TEXT PROVIDED =
*** Begin section ***
Senior advertising major Ryan Billings prefers to look like he did when he was 12-years-old – bald. At least for his chest, anyway.
But in many cultures, chest hair on men is considered highly desirable and very sexy (Austin Powers may come to mind). For some cultures, having a clean-shaven chest is ideal. In the United States, opinions vary on the hairy subject. Forget about the national discourse (or lack thereof) regarding chest hair. What do Temple students think about men who may or may not decide on that close shave? Among Temple students there is no overwhelming consensus regarding the subject.
In fact, students are pretty lackadaisical when it comes to hairy chests, although a few interested students were willing to share their opinions on the matter.
Freshman nursing major Matthew Scherr prefers to keep it simple.
“I just let it grow,” he said casually, referring to his chest hair. However, some men aren’t as lax when it comes to a close shave. “I happen to not be a big fan of chest hair,” said freshman psychology major Travis Vaughn, adding that there was “no reason, just a preference.”
It turns out that quite a few Temple men prefer to shave more than just their faces.
Some of the men who do shave were willing to provide insight to a few grooming methods. Billings prefers not to use razors at all when he goes for the clean look.
“I actually [use] Nair. I think it’s easier. I prefer to be clean-shaven, but I think it depends on the person.” Sophomore film and media arts major Marc Pontelandolfo, also uses an entirely different approach to the conventional razor.
“I shave it with a buzzer, not like a BIC [razor],” he said. Of course a look at chest hair, figuratively speaking, wouldn’t be complete without the input of the opposite sex. Temple women view chest hair in a different light when it comes to their men. When interviewed, few female students seemed bothered by the thought of chest hair. In fact, many prefer chest hair to the completely clean-shaven look. “I prefer chest hair, but as long as he doesn’t look like a beast,” junior art major Sherry Janes said.
*** End section ***
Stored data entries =
*** Begin section ***
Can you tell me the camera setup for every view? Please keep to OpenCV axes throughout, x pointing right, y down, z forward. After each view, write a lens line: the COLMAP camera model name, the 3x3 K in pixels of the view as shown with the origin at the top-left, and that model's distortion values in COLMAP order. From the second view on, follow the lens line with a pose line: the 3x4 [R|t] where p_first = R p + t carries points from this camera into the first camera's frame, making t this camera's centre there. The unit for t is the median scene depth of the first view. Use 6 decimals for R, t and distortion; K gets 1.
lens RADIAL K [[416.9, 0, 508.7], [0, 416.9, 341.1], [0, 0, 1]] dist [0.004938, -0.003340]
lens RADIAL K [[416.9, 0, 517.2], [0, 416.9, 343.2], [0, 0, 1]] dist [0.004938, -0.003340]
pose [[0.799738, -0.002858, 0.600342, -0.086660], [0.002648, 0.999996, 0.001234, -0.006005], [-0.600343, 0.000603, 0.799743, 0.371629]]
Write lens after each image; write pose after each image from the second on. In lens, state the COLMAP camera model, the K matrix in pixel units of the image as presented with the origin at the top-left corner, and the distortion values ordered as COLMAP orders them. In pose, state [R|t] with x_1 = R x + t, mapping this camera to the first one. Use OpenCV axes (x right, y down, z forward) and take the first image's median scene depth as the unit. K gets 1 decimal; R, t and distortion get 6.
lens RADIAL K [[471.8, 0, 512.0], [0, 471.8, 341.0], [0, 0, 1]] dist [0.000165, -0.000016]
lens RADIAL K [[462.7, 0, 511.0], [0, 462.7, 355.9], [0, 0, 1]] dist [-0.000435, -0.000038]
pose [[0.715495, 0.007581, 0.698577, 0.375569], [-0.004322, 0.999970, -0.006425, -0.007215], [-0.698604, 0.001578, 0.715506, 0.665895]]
*** End section ***
REQUIRED ACTION 1 = Transcribe the article on chest hair, starting at "In fact, students" and ending at "keep it simple.".
REQUIRED ACTION 2 = Name every student who is identified by name in the article on chest hair.

WRITTEN REPLY 1 =
In fact, students are pretty lackadaisical when it comes to hairy chests, although a few interested students were willing to share their opinions on the matter.
Freshman nursing major Matthew Scherr prefers to keep it simple.

WRITTEN REPLY 2 =
Ryan Billings
Matthew Scherr
Travis Vaughn
Marc Pontelandolfo
Sherry Janes